A History Of The Marathon
The first Olympic marathon was also the flagship event of the first Olympics ever, the 1896 Olympics in Athens, Greece, and was won by Spyridon Louis. However, the first few races, until 1921, did not have a fixed distance but were roughly estimated to be 40 Kilometers long. The first woman to complete a long-distance race was Marie-Louise Ledru in 1918, and the first wheelchair race was held in 1974 in Toledo and was won by a Bob Hall.
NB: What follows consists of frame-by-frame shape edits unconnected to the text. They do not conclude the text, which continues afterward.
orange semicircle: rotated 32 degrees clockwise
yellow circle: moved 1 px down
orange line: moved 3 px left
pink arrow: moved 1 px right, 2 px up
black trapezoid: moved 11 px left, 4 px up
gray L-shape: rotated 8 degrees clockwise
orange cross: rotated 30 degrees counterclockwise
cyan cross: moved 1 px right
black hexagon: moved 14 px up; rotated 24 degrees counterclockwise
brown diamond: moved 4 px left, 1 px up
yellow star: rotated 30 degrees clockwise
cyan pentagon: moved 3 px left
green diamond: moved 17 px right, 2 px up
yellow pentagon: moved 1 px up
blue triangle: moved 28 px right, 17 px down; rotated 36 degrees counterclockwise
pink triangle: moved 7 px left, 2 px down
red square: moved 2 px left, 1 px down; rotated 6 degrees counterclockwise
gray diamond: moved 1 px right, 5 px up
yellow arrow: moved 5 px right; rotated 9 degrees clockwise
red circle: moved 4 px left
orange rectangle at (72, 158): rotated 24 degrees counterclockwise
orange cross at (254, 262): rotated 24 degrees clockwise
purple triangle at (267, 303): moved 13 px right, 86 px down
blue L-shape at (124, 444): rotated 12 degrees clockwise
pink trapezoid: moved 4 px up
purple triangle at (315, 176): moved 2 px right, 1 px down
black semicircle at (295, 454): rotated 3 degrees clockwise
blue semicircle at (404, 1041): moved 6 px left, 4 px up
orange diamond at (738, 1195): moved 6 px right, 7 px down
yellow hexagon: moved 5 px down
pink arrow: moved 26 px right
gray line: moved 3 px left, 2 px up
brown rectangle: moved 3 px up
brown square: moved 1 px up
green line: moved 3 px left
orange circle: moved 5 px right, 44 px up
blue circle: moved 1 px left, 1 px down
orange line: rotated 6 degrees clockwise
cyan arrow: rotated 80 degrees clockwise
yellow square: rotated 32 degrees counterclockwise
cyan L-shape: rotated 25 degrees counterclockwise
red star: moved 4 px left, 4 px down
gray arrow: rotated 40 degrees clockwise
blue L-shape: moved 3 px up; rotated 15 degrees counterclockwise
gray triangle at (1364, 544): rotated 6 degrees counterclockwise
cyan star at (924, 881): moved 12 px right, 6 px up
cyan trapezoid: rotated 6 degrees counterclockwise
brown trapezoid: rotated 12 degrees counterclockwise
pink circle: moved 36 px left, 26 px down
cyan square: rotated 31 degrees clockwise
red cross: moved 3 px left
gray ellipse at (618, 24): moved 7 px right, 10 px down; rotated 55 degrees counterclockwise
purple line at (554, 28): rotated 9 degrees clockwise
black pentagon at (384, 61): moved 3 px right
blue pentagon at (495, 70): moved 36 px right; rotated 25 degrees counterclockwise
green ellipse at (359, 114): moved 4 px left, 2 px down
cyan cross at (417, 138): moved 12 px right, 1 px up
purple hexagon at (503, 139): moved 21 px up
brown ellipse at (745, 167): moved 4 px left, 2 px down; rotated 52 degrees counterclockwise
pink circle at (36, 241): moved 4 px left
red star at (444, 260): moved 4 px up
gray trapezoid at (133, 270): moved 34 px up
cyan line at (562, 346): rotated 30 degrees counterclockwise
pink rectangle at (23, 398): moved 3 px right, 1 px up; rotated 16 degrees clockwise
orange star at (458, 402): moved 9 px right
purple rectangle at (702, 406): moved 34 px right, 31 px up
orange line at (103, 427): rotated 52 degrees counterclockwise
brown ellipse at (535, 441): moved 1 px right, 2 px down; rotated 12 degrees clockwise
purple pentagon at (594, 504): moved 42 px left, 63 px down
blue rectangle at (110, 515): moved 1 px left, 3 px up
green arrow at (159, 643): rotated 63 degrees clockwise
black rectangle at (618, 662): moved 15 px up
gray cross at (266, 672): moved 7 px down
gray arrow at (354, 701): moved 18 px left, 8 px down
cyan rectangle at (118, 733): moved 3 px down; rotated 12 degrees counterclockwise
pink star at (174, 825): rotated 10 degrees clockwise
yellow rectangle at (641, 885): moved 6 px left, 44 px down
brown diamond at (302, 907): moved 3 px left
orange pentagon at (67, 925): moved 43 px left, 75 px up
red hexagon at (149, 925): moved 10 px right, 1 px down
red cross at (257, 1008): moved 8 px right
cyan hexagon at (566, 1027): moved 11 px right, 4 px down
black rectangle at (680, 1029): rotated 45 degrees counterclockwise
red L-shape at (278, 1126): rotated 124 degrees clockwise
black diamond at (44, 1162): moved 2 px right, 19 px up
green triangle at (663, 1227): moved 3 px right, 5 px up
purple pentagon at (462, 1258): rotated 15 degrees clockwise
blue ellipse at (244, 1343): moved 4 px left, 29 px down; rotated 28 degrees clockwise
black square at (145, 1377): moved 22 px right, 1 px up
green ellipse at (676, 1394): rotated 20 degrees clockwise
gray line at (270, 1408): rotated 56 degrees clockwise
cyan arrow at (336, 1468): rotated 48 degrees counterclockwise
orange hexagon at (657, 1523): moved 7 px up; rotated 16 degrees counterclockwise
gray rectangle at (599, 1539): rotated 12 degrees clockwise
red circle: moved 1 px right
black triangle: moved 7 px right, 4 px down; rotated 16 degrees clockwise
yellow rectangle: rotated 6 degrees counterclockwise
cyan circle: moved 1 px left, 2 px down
As of October 2017, the world record time in a marathon is 2 hours 2 minutes and 57 seconds, set by the Kenyan Dennis Kipruto Kimetto. The females’ record time is 2 hours 15 minutes and 25 seconds set by the British Paula Radcliffe. A quick perusal through a list of best marathon times ever recorded will show you the dominance of Kenyan and Ethiopian athletes in the international marathon games.
The Marathon Process And Concerns
A marathon can be divided into three stages: Training ( which involves healthy dieting and daily aerobic and running exercises). The marathon race (Tip; Avoid running too fast at the beginning of the race as you may run out of energy mid-race, phenomena called “hitting the wall”) and the post-marathon (consume carbohydrates, proteins and water to replenish lost body nutrients). Individuals with a history of high cholesterol or diabetes should check with their doctor first before participating in a marathon. Also, make sure you hydrate regularly, but don’t over-consume water as it may lead to an imbalance of sodium concentration in the body which may result in seizures or even death.
The Marathon – Greatest Sporting Event Ever
Did Philippides know that by running those 42 kilometres he would be known as the father of the modern-day marathon? He probably didn’t. But that shouldn’t stop us from enjoying our races. The marathon is iconic, a great event that brings people of all countries, from Kenya to Australia, together. However, marathon runners should consider their health and fitness status before running, as the endurance levels required to run 42 kilometres are high.